■ Task to carry out: Return a copy of every line in the data below that contains "Pengguna".

■ Records to use:
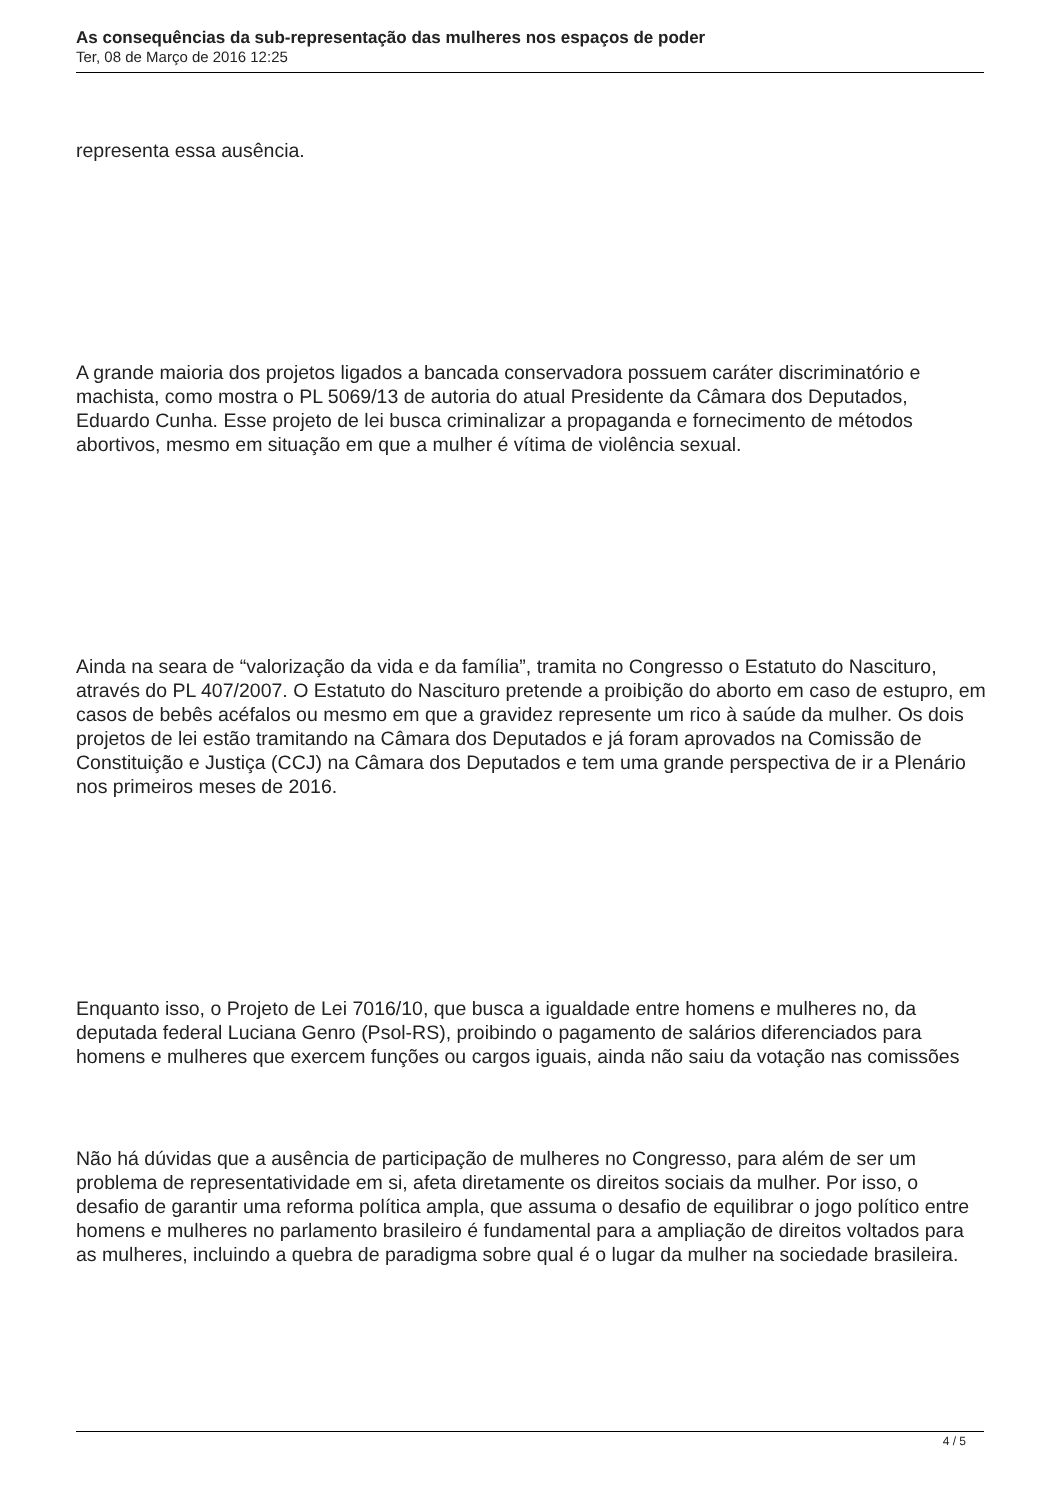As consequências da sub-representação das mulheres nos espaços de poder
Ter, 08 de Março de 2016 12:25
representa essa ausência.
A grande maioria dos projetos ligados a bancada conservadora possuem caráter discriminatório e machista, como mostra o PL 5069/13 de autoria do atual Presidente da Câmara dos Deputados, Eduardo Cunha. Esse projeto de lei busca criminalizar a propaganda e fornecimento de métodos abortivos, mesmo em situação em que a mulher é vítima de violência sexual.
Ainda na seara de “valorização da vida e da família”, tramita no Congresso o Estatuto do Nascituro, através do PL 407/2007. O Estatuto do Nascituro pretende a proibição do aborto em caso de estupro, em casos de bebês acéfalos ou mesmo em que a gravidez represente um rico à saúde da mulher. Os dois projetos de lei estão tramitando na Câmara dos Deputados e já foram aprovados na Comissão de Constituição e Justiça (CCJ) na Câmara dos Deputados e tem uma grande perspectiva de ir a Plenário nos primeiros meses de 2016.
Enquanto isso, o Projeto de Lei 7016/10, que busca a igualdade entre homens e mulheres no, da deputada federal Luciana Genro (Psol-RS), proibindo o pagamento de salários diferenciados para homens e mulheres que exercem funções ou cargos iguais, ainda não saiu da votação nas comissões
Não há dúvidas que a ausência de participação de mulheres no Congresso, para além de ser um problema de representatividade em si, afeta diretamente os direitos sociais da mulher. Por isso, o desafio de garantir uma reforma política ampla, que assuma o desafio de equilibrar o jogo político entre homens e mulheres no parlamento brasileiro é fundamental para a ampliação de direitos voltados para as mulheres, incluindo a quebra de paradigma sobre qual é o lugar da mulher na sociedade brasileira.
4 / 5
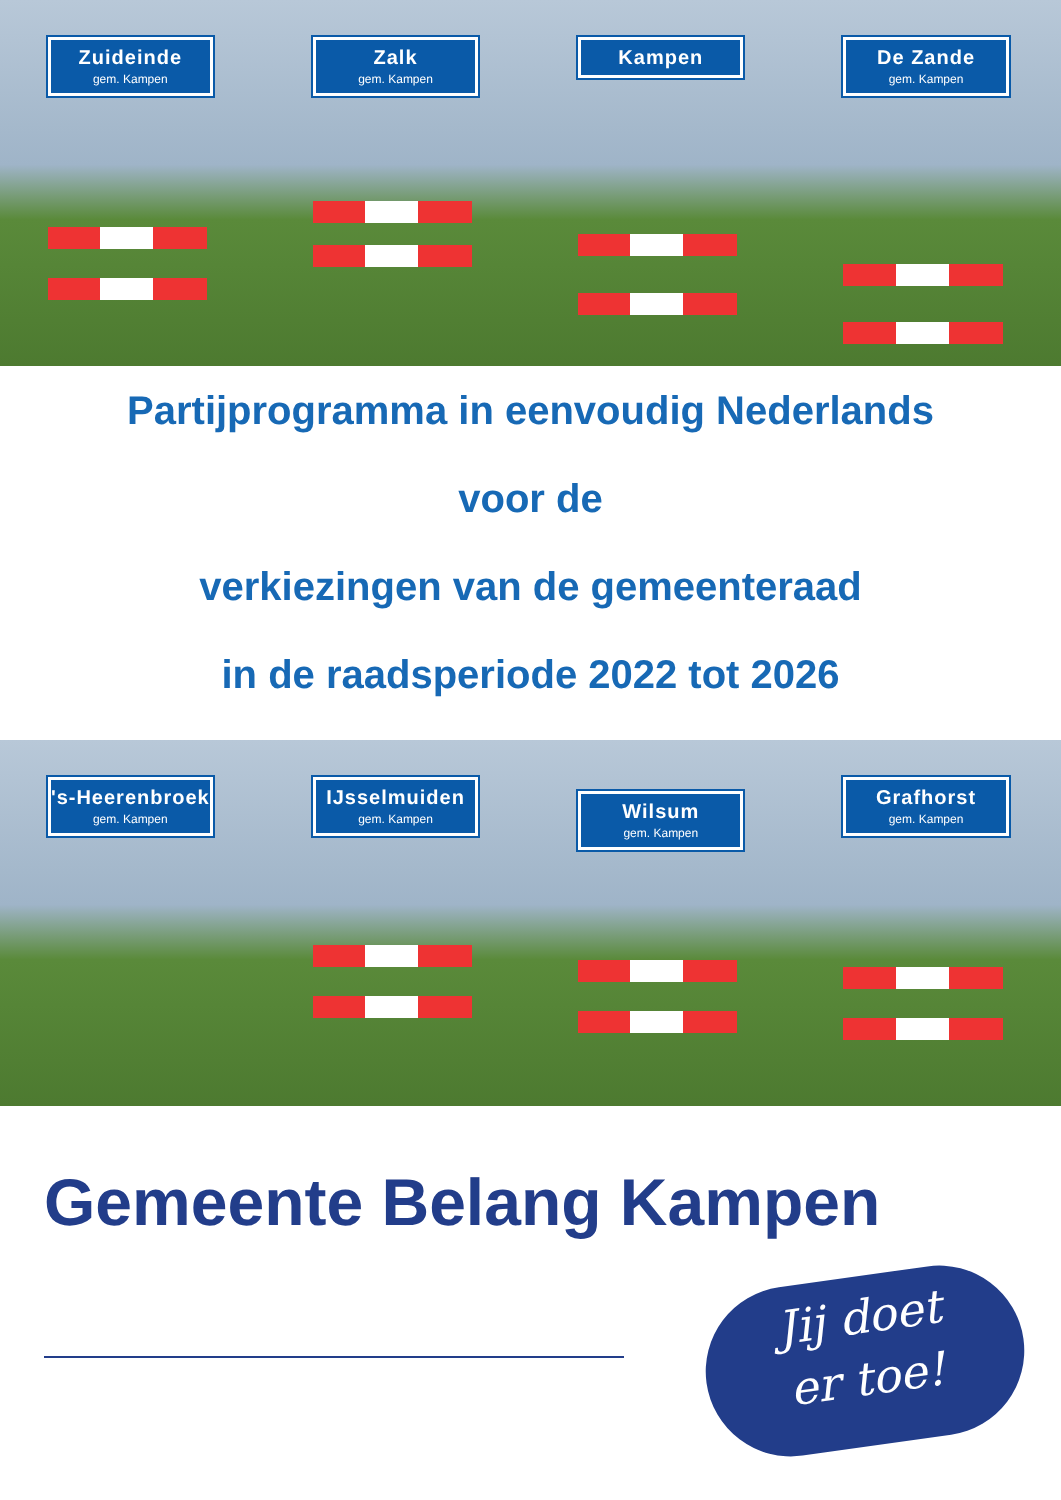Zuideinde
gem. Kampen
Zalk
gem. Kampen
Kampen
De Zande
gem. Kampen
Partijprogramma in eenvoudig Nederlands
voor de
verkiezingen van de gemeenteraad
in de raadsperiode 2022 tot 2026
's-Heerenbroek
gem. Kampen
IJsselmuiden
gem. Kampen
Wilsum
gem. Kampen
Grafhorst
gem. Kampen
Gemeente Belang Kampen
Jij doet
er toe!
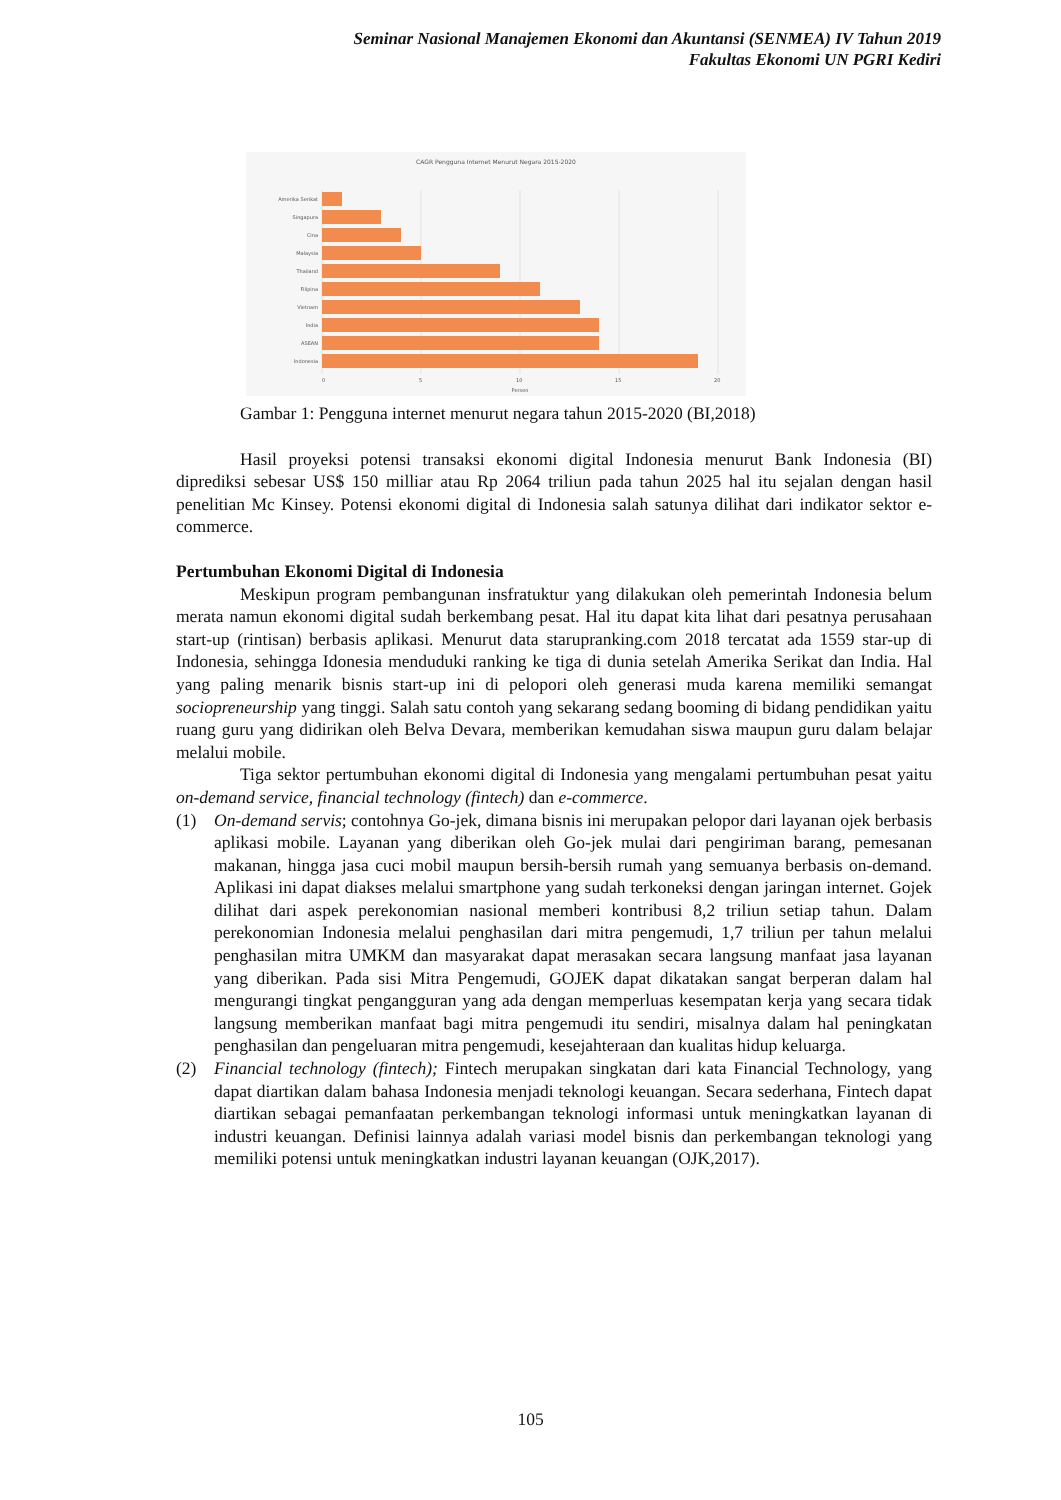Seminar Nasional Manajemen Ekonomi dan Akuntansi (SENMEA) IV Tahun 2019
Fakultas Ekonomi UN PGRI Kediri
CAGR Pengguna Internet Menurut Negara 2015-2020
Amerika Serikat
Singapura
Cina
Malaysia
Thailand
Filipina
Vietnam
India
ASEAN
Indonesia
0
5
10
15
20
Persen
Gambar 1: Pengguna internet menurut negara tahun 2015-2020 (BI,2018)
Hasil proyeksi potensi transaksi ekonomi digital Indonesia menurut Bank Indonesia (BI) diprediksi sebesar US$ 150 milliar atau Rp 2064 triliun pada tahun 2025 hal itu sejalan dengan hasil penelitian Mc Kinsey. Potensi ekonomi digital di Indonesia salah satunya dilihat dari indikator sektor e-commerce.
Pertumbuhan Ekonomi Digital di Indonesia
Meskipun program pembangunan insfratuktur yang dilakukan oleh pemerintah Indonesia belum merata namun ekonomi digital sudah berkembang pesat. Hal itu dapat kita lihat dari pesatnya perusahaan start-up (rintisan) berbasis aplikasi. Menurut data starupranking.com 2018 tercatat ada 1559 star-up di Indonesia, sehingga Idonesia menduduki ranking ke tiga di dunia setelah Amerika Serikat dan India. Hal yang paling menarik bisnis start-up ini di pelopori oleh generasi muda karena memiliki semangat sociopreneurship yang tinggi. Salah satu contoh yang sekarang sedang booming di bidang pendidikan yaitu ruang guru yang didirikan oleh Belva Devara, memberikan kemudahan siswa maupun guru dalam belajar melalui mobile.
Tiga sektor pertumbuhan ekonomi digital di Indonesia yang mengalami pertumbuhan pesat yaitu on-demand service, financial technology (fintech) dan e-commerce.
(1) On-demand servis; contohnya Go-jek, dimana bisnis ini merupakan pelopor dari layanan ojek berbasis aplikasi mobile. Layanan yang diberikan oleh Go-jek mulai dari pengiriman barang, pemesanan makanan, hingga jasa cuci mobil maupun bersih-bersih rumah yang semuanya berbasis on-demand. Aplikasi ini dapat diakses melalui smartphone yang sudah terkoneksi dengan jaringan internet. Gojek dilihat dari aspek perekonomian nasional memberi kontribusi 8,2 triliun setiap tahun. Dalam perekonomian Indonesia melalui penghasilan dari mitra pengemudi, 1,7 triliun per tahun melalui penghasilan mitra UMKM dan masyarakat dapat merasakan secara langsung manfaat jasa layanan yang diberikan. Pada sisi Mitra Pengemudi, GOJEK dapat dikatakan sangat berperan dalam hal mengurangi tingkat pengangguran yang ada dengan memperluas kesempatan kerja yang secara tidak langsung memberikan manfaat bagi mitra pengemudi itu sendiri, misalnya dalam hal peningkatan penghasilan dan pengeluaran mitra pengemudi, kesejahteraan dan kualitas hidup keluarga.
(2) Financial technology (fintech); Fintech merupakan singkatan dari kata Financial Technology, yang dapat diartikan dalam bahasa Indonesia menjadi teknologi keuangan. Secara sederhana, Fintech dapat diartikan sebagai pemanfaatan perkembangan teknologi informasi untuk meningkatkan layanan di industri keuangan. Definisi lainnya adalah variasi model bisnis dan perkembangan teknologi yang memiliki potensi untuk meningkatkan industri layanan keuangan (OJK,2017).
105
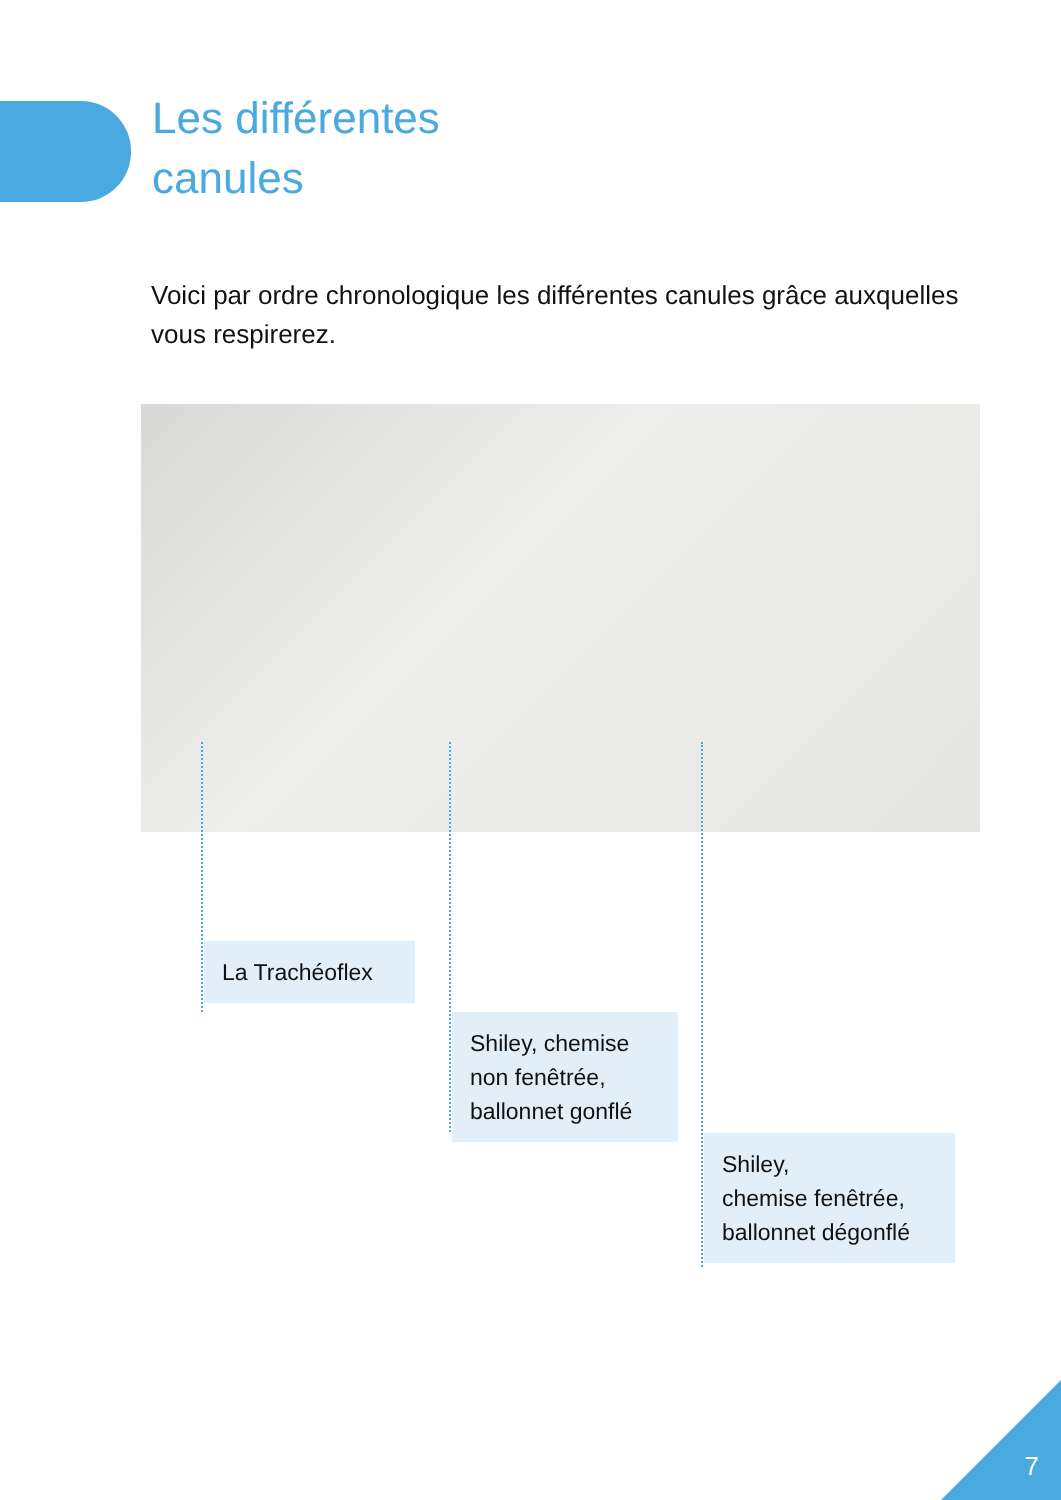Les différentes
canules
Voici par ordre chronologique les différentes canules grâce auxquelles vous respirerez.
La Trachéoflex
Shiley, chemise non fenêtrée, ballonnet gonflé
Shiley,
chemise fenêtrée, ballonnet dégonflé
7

■ Answer to this task:
CAGR Pengguna Internet Menurut Negara 2015-2020
Gambar 1: Pengguna internet menurut negara tahun 2015-2020 (BI,2018)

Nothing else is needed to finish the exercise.